**Problem to work on:** Given the entries below, would you transcribe exactly the lines starting at the one with "környezettel való konfliktus" and ending at the one with "MotoGP 2027: un indizio", both kept, pictures omitted, nothing extra?

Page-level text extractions
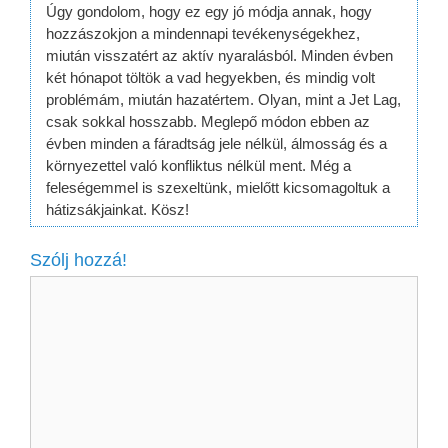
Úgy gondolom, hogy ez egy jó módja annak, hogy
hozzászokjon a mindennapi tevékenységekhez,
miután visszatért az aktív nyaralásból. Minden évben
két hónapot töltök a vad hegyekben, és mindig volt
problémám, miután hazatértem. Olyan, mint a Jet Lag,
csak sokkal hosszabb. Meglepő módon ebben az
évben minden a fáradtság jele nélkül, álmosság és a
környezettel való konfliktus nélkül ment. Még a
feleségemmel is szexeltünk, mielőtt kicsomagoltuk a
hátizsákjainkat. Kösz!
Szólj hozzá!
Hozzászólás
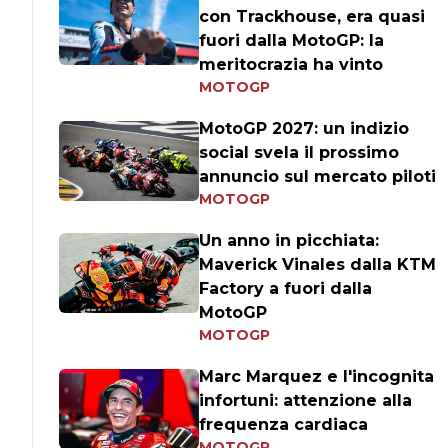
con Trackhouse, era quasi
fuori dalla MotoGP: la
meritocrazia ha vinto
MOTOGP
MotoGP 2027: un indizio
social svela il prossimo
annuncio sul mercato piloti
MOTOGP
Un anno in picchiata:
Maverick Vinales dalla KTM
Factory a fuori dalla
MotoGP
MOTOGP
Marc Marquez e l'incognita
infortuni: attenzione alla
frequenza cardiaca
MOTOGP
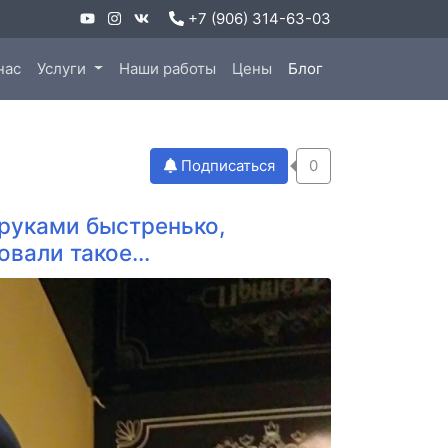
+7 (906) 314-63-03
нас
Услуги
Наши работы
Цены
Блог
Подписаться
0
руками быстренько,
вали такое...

==

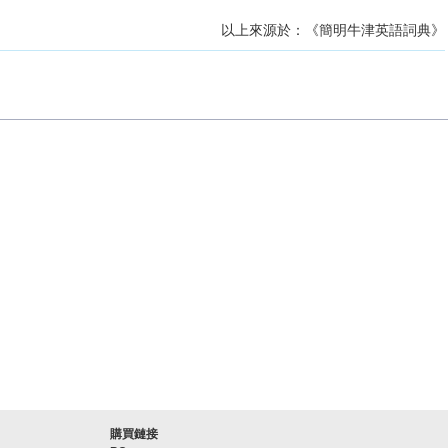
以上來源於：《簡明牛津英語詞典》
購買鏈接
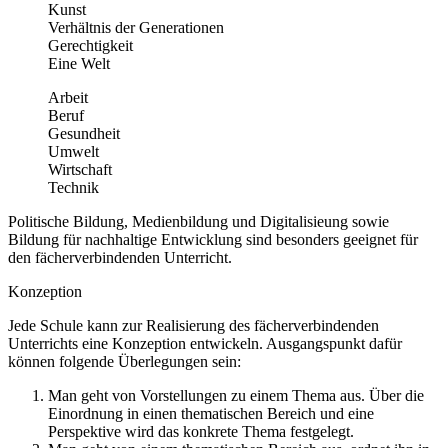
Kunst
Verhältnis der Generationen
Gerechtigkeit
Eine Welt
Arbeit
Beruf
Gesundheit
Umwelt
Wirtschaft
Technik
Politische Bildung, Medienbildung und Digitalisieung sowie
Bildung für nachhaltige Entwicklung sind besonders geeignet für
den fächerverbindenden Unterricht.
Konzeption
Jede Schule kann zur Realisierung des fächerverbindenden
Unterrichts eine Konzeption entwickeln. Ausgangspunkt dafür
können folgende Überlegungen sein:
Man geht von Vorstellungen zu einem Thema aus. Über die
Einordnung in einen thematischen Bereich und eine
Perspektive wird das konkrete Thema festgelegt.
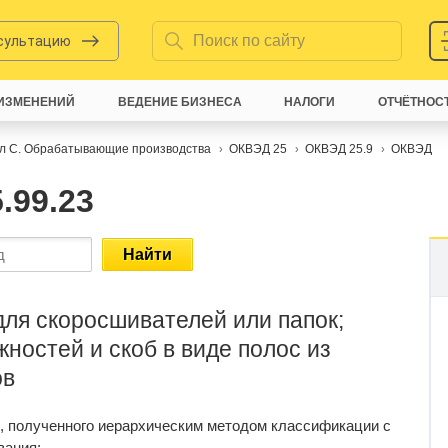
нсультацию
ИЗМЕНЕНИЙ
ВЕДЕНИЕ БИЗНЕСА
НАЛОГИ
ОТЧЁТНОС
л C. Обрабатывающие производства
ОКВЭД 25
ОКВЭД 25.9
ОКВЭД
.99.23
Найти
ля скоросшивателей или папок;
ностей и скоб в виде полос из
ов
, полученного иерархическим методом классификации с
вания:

**Response for this exercise:**
környezettel való konfliktus nélkül ment. Még a
feleségemmel is szexeltünk, mielőtt kicsomagoltuk a
hátizsákjainkat. Kösz!
Szólj hozzá!
Hozzászólás
con Trackhouse, era quasi
fuori dalla MotoGP: la
meritocrazia ha vinto
MOTOGP
MotoGP 2027: un indizio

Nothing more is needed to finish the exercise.